Stop al piano regolatore, valanga di ricorsi

Manhattan o Dubai? Città del futuro o giungla di torri? I destini dello skyline milanese turbano i sonni della nuova giunta, e le ultime dichiarazioni dell’assessore all’Urbanistica Lucia de Cesaris sulla possibile revoca del Pgt, ovvero sulla riduzione delle volumetrie dei grattacieli, aprono scenari di difficile previsione.

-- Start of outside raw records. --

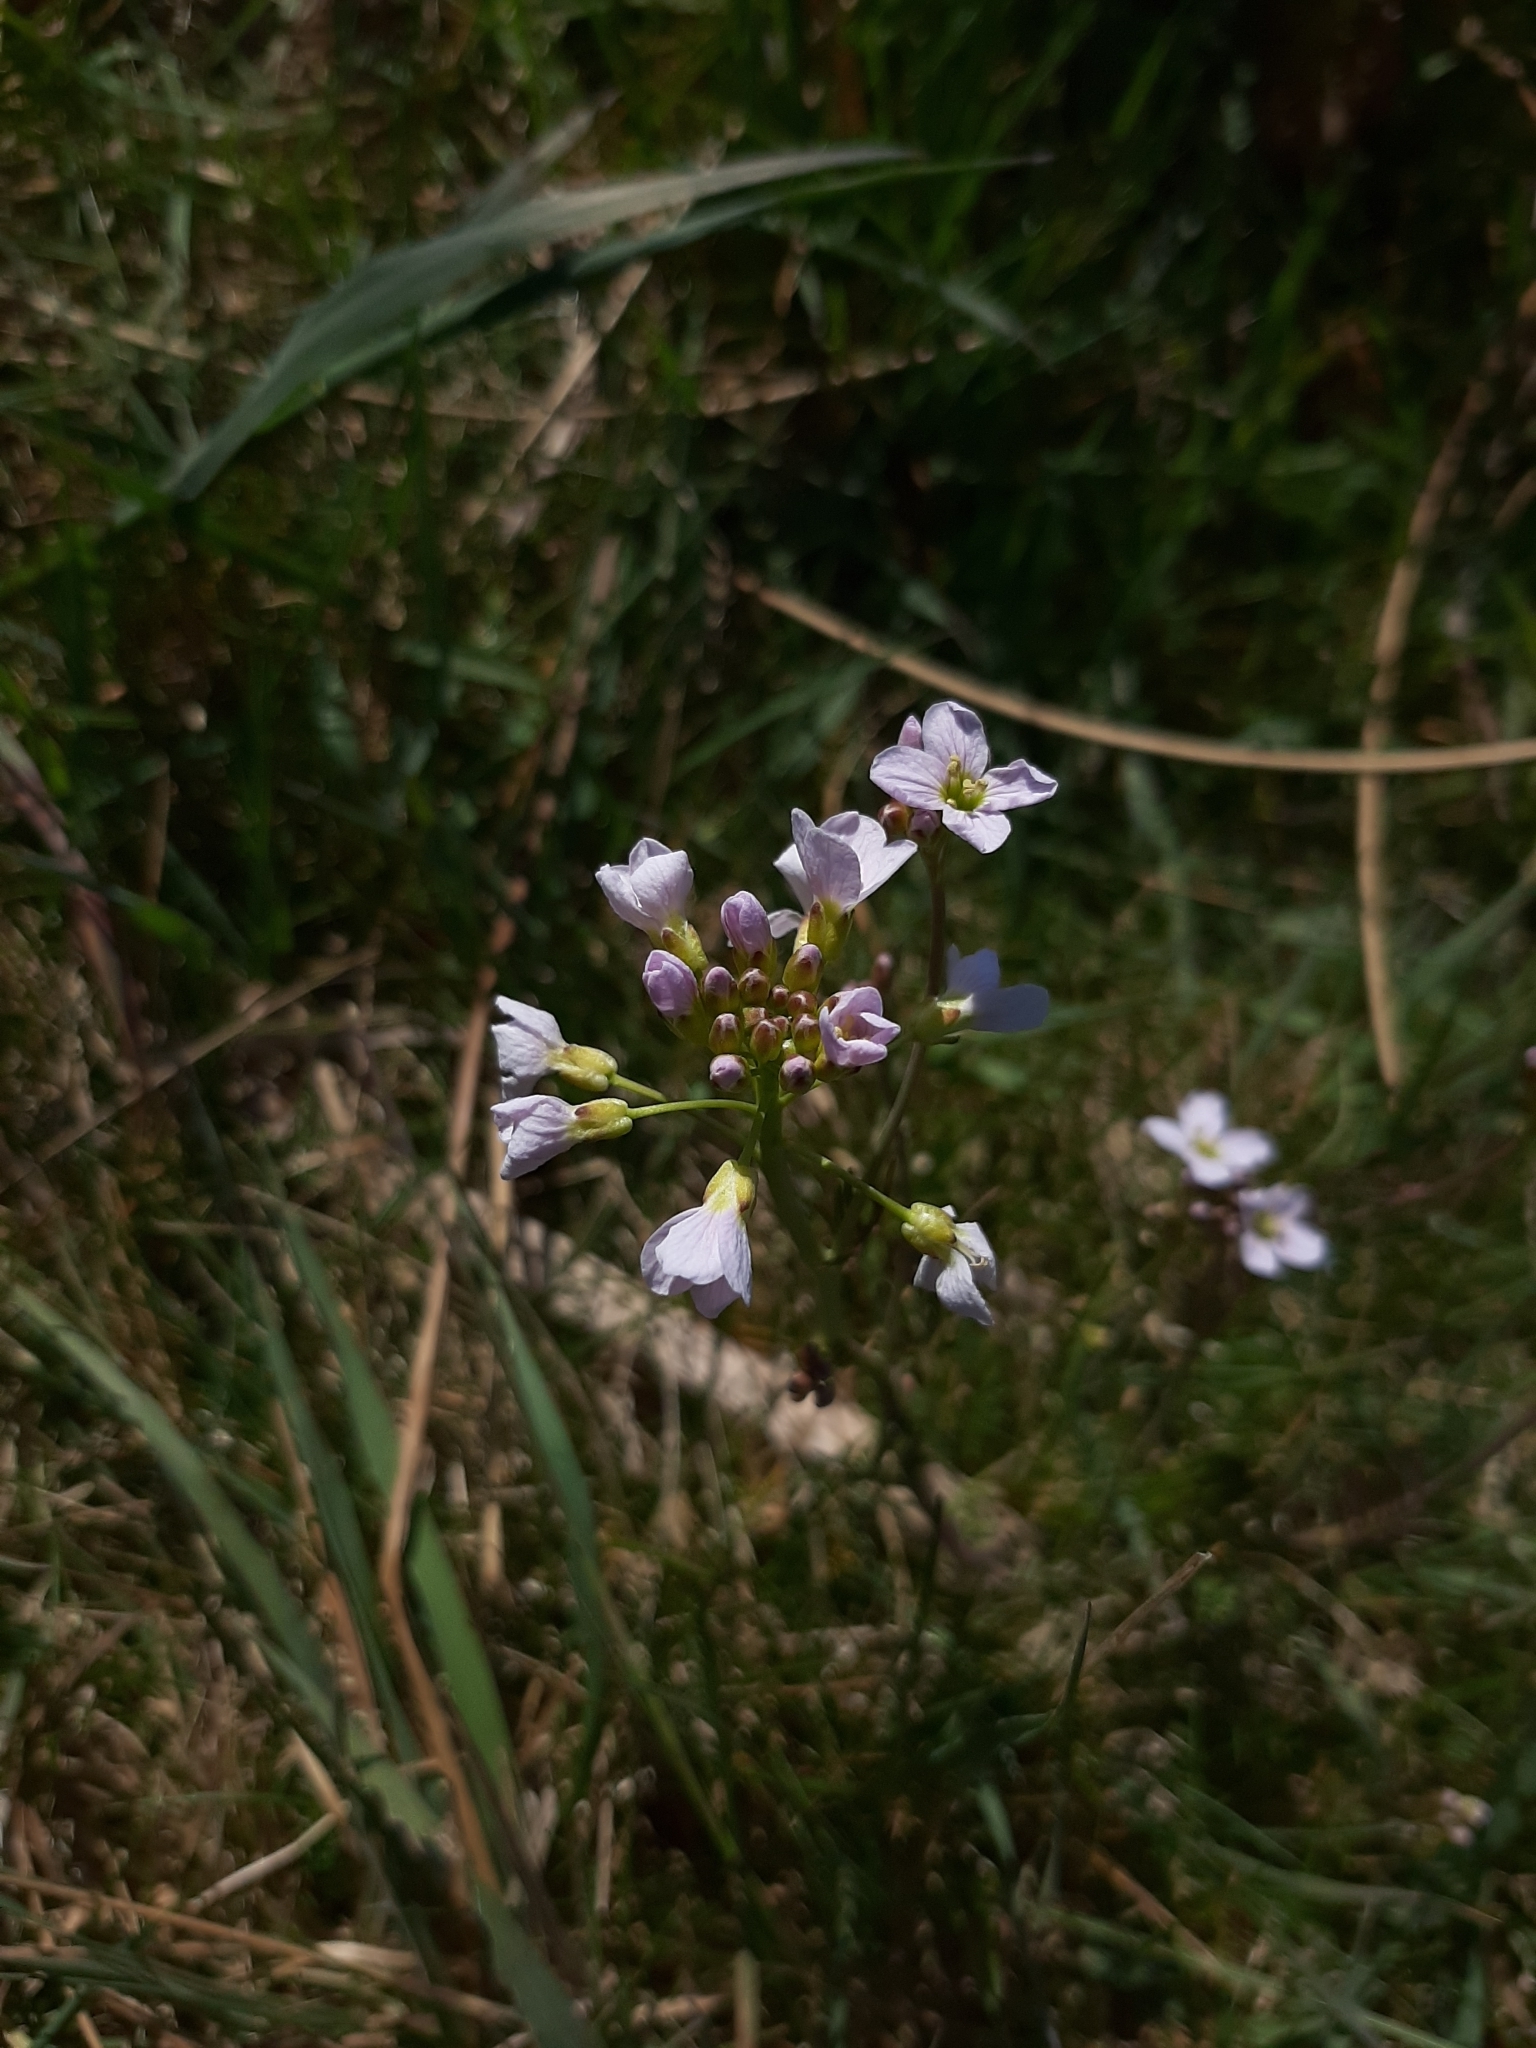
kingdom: Plantae
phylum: Tracheophyta
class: Magnoliopsida
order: Brassicales
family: Brassicaceae
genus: Cardamine
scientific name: Cardamine pratensis
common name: Cuckoo flower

Ma è davvero soltanto una questione di altezza o il «veto» a una città di pirelloni è il frutto di pregiudiziali ideologiche più che di valutazioni realistiche? Senza dimenticare che le «torri» (a Milano i privati avranno facoltà di costruirne all’incirca 150) sono una caratteristica dell’edilizia moderna che tende a favorire i progetti in verticale proprio per salvaguardare verde e infrastrutture. Lo stesso studio dell’architetto Boeri, neoassessore alla Cultura, ha progettato per la futura sede Rcs, un edificio che prevede una torre di 80 metri. «La mia sensazione - commenta l’ex assessore Carlo Masseroli che quel Pgt ha firmato - è che la giunta abbia le idee un po’ confuse e, sulla questione, continua a comportarsi da opposizione anzichè da maggioranza. Il mio successore deve dire chiaramente ai cittadini ciò che vuole e non solo ciò non vuole. Ossia, rischia di essere demagogico affermare che “bisogna costruire meno”, mentre il punto è: bisogna costruire come? E il nostro piano, che è stato approvato per ben due volte dal Consiglio prevede una grande opera di riqualificazione di aree degradate, affitti calmierati e tre milioni di metri quadri di verde». Anche ieri la vicenda ha scaldato il consiglio comunale, con Masseroli che ha chiesto con una mozione urgente al sindaco di pubblicare al più presto il Pgt e la replica di Pisapia: «Non temiamo di restare sommersi dai ricorsi, se si agisce nel diritto saranno dichiarati inammissibili. Ridiscuteremo tutte le osservazioni dei cittadini e nei prossimi giorni spiegheremo come». L’assessore De Cesaris rimanda alla prossima settimana le spiegazioni, ma anticipa che «il Piano com’è oggi non è pubblicabile, questa è la verità».
La realtà, come spesso accade, ha i contorni più sfumati e l’orientamento del neoassessore pare proprio quello di proporre una netta sforbiciata ai futuri grattacieli riducendo gli oltre 5,7 milioni di metri quadri previsti nei 23 ambiti di trasformazione urbana. Che vanno dall’ex Scalo Farini all’area Stephenson destinata a quartiere d’affari. Il vero nodo è se la città abbia davvero bisogno di nuove torri alte un centinaio di metri all’ombra di quelle già approvate, ovvero se tanto cemento giustifichi una reale domanda degli abitanti, in una fase storica di forte stallo del mercato immobiliare e di spopolamento degli uffici che a Milano ha toccato il 12 per cento, causa la crisi occupazionale e il caroaffitti intra moenia. Per la De Cesaris il quadro è fin troppo chiaro: la domanda è ferma, la città è disseminata di cartelli «affittasi», tanto che persino Citylife potrebbe rivelarsi un cattivo affare. Insomma che no, la colata di cemento è inutile e tutt’al più servirebbe ad attirare investitori stranieri e gruppi affaristici e speculativi, mentre le esigenze del territorio resterebbero disattese. «Questa è solo un’opinione e, in quanto tale, presuppone un atteggiamento dirigista da parte dell’amministrazione che non condivido affatto» dice Masseroli. «Da liberale penso che spetti ai privati decidere se investire conviene o no. Il Piano porta sviluppo e i futuri grattacieli, oltre a garantire maggiori spazi verdi (a Scalo Farini è stato previsto un vero e proprio “Central Park”), possono attirare quegli investitori che oggi non sono più interessati ai vecchi edifici. Ma non solo: porta sviluppo perché per anni genererà occupazione e perché prevede, non dimentichiamolo, la riconversione dei vecchi scali ferroviari in una circle line come a Londra e a Berlino, un metrò leggero collegato a tutta l’attuale rete di trasporti urbani». L’altezza dei grattacieli -ottanta metri? Cento metri? Trentaquattro piani o 41?- pare in effetti una questione di lana caprina che non vale il rischio di gettare via, come si suol dire, il bambino con l’acqua sporca.

Il punto cruciale sarà soprattutto quello di garantire alla città il rispetto dei vincoli inerenti al social housing, ovvero agli affitti calmierati e, naturalmente alle cubature di verde pubblico che a Milano resta una questione di primaria importanza.